The post blew up. Gearheads raved about the design. The music producer Swizz Beatz DM’d Guerra to ask how much it would cost to build. Guerra started to think that maybe his sketch should become a real car. He reached out to a Texas firm called DeLorean Motor Company, which years earlier had acquired the original DeLorean trademarks, but was gently rebuffed. The design seemed destined to live in cyberspace forever. Then, by some algorithmic magic, a different kind of DeLorean showed up on Guerra’s Instagram feed in the spring of 2022—a human DeLorean by the name of Kat. Her posts showcased her love for her puppy, hair dye, and above all her late father, John Z. DeLorean. Although the general public often remembers him as a high-flying CEO with fabulous hair and a surgically augmented chin who went down in a federal sting operation, Guerra chiefly thought of him as a brilliant engineer.
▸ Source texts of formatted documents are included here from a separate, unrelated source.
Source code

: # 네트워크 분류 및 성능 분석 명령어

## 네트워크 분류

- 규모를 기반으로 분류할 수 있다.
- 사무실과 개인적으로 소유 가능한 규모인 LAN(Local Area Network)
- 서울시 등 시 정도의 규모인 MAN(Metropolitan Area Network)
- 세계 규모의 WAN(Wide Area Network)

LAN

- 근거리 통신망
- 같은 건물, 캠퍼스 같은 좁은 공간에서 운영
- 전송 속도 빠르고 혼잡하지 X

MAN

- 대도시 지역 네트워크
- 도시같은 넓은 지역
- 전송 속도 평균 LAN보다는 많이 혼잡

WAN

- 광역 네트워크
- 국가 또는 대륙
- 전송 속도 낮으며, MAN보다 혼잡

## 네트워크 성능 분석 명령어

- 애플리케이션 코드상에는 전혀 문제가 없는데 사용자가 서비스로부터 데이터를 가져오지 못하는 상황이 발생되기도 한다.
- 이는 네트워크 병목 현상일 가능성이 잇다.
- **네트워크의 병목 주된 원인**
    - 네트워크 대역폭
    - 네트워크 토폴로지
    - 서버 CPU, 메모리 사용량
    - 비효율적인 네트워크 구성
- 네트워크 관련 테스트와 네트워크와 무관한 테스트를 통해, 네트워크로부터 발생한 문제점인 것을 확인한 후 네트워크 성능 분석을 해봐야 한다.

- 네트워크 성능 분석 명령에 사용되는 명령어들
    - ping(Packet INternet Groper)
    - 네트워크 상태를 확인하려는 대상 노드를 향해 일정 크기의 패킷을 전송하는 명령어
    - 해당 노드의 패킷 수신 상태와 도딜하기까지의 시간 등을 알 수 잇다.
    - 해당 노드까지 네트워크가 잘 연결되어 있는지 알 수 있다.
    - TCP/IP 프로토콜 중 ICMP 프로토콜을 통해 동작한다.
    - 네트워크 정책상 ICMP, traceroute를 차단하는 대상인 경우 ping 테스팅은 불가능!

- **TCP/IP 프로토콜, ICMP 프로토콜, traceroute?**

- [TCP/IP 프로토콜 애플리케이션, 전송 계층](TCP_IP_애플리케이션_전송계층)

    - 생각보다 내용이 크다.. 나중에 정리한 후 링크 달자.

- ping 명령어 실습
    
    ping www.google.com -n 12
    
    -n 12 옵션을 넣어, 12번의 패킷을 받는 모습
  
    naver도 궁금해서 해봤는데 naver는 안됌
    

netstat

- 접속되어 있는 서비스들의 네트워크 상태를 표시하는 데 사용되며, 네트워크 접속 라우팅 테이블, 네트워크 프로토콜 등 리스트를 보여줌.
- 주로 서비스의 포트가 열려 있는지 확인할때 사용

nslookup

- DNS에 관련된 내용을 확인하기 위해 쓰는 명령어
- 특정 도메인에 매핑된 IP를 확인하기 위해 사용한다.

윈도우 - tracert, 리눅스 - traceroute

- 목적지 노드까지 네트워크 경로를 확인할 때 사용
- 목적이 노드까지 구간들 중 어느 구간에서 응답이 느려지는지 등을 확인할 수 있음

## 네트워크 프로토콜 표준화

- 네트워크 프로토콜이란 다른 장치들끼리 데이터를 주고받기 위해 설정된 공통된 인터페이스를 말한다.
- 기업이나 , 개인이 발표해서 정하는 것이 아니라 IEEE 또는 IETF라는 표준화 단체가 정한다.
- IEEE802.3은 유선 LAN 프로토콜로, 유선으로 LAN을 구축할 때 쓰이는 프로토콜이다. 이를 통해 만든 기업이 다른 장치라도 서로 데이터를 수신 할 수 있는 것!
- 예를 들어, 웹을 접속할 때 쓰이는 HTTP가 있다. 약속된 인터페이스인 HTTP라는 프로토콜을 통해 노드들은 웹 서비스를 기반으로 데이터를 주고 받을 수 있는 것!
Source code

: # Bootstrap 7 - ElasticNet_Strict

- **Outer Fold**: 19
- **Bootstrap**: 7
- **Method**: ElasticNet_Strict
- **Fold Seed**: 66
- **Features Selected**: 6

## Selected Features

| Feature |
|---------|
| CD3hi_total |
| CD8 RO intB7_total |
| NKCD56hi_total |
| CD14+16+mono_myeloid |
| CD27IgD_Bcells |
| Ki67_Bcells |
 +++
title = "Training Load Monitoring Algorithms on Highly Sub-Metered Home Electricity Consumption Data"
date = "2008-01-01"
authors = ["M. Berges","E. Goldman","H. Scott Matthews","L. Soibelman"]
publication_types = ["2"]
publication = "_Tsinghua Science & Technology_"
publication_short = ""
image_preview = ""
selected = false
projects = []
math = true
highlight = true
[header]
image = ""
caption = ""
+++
He sent Kat a message with some kind words about her dad and a link to the design. Kat saw it and got stoked.

Kat DeLorean is a frequently stoked type of person. At the time, she had recently dyed her long hair in rainbow colors to, in her words, “create the rainbows in my heart on my head.” Yet for much of her life, her relationship to the DeLorean name had been an unhappy one. When people asked why she didn’t own a DMC-12, she would reply: “If there was an iconic representation of your entire life falling apart, would you park it in your driveway?” She would say, only half-jokingly, that the initials stood for “Destroy My Childhood.” A fortysomething cybersecurity professional, Kat lived in a ramshackle farmhouse in New Hampshire with her husband and a few kids. But when Guerra’s note arrived, she was undergoing a pandemic- and work-stress-induced reevaluation of her life’s purpose. She was dreaming up ways to reclaim her father’s legacy. She wanted to launch an engineering education program in his name.